Figure 7. Targets of slmiR482f and slmiR5300 are required for F. oxysporum defense in tomato.

All control and VIGS plants were cultivated together in the same growth chamber. Similar results were obtained in three biological replicates. Errors are expressed as standard error. *** indicate significant differences when compared to the corresponding control plants in the same treatments at p<0.001. A. Phenotype of control plants infected by Fusarium oxysporum . Two-week-old seedlings of the indicated cultivars were treated with water or F. oxysporum and photographed four weeks later.
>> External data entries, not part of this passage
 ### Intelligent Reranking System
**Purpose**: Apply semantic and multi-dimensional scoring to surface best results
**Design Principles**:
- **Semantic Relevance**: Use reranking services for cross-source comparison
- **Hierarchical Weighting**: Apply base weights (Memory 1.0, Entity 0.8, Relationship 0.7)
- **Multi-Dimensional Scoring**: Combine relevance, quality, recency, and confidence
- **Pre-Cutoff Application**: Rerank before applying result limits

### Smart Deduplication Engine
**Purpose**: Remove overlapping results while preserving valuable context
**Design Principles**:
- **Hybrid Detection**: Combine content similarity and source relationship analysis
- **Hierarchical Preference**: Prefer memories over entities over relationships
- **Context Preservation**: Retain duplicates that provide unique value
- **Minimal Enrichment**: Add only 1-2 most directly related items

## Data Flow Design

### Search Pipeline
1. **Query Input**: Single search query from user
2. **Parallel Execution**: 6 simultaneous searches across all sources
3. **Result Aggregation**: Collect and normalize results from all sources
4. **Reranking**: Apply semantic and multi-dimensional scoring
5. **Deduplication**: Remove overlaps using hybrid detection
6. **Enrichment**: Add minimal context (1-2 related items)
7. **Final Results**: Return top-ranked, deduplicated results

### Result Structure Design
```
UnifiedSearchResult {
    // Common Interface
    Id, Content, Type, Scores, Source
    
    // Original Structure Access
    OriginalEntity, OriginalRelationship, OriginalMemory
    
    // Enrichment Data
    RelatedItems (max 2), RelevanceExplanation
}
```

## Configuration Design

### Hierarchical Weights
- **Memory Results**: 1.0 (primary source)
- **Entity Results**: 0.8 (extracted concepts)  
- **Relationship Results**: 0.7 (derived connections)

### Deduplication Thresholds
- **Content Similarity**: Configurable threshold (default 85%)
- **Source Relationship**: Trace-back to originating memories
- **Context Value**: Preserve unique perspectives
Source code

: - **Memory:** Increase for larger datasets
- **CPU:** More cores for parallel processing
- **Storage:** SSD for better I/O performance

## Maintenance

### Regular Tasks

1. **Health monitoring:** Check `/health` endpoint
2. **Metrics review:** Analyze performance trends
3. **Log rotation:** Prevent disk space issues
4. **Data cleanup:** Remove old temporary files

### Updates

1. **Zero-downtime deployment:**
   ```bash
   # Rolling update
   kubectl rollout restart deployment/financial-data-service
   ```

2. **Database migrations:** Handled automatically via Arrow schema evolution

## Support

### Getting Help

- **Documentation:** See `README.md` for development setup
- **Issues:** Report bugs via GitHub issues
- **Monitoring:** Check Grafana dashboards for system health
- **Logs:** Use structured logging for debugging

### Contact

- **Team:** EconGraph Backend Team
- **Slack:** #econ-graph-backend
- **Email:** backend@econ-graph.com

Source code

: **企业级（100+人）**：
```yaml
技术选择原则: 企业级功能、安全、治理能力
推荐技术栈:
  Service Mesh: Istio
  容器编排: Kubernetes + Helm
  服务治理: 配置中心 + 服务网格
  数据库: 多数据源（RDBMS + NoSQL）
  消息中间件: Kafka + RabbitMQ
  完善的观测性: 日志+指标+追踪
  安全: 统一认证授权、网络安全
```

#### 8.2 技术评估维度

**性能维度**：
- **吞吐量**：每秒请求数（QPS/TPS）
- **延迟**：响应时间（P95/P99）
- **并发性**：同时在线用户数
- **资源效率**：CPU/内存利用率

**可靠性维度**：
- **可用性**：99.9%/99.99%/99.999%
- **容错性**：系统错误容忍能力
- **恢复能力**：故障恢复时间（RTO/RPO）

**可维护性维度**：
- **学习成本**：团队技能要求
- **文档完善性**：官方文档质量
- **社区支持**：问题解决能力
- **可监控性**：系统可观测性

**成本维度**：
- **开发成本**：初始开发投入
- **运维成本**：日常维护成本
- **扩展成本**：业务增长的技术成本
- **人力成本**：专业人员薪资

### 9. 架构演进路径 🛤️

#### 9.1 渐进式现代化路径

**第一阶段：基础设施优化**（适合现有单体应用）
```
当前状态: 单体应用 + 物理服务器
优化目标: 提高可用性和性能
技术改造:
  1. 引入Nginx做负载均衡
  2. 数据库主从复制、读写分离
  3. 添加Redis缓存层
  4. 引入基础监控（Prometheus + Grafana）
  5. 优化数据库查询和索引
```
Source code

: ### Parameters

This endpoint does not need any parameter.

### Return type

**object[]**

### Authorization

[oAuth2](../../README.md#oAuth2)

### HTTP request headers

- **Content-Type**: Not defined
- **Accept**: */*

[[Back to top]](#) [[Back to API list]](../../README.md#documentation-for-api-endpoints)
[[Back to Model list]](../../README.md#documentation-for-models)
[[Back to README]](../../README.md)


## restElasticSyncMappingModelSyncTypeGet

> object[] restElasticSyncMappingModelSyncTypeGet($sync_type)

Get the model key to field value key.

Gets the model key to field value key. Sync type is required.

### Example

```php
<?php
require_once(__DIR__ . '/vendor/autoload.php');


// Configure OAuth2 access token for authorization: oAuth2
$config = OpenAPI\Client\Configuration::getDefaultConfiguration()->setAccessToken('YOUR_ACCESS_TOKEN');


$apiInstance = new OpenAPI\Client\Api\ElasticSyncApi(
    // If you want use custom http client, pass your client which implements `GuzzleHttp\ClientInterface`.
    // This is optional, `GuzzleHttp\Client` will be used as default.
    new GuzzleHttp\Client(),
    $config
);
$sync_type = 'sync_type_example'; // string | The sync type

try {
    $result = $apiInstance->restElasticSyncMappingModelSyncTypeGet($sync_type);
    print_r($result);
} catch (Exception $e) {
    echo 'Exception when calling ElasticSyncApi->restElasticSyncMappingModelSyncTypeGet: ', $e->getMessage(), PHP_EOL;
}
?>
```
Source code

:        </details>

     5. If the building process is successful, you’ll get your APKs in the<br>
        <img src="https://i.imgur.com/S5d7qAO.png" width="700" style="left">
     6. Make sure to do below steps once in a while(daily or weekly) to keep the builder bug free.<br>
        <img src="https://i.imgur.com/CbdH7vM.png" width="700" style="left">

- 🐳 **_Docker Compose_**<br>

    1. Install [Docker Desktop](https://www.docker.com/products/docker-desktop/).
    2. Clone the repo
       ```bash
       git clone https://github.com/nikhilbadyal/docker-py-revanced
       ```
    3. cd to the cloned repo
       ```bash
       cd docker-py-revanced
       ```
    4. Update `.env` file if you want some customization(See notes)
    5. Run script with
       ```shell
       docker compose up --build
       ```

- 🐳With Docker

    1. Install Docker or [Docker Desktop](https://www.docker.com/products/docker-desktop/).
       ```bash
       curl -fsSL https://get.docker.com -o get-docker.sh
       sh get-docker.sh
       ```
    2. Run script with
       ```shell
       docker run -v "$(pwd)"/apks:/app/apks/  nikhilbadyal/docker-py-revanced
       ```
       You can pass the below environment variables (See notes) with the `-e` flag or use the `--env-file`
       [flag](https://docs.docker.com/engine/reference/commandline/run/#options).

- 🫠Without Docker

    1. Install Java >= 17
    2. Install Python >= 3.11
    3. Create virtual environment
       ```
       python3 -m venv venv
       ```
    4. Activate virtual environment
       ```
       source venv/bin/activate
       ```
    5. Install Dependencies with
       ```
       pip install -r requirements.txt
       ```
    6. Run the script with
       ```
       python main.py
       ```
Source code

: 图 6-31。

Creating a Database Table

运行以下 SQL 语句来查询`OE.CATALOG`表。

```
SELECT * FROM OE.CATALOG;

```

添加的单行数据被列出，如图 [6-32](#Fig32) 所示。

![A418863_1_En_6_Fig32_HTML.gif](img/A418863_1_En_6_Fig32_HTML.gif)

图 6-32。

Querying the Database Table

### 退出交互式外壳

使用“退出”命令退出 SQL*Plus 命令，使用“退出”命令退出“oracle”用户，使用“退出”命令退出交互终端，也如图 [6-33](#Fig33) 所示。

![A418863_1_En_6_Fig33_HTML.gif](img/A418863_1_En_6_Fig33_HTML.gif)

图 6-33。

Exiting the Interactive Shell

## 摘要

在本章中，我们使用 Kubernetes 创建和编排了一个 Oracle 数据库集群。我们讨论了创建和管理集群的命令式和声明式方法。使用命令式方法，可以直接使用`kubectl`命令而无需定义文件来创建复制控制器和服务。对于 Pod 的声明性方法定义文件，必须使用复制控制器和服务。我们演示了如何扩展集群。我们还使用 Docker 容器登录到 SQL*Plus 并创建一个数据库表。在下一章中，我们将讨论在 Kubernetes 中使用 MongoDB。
Cultivars were Moneymaker (left panel), Motelle (center panel) and Motelle infected with TRV empty vector (right panel). B. The relative level of F. oxysporum in control plants. Leaves were collected from water or F. oxysporum-treated plants and genomic DNA isolated. qPCR of the Intergenic Spacer region (IGS) of F. oxysporum was used to measure relative fungal cell loads in planta. Note the different y-axis scale for Moneymaker (left graph) vs. Motelle (center and right graphs). C. Phenotypes of VIGS plants after infection with F. oxysporum . Motelle tomato plants were infiltrated with constructs carrying vectors that would lead to VIGS of a predicted target gene. Results for the two targets of slmiR482f are shown to the left, while the two for slmiR5300 are shown to the right. Four weeks after initiation of VIGS, roots of tomato plants were infected with F. oxysporum or with water (controls). Phenotypes were scored four weeks later. A water-treated control VIGS plant or a leaf is shown on the left of each panel, with three plants or leaves from F. oxysporum-infected VIGS plants to the right. D. qPCR to determine relative levels of F. oxysporum cells in leaves of VIGS plants. qPCR of the F. oxysporum rRNA intergenic spacer region was performed on genomic DNA isolated from leaves of water or F. oxysporum- infected plants as described in (B).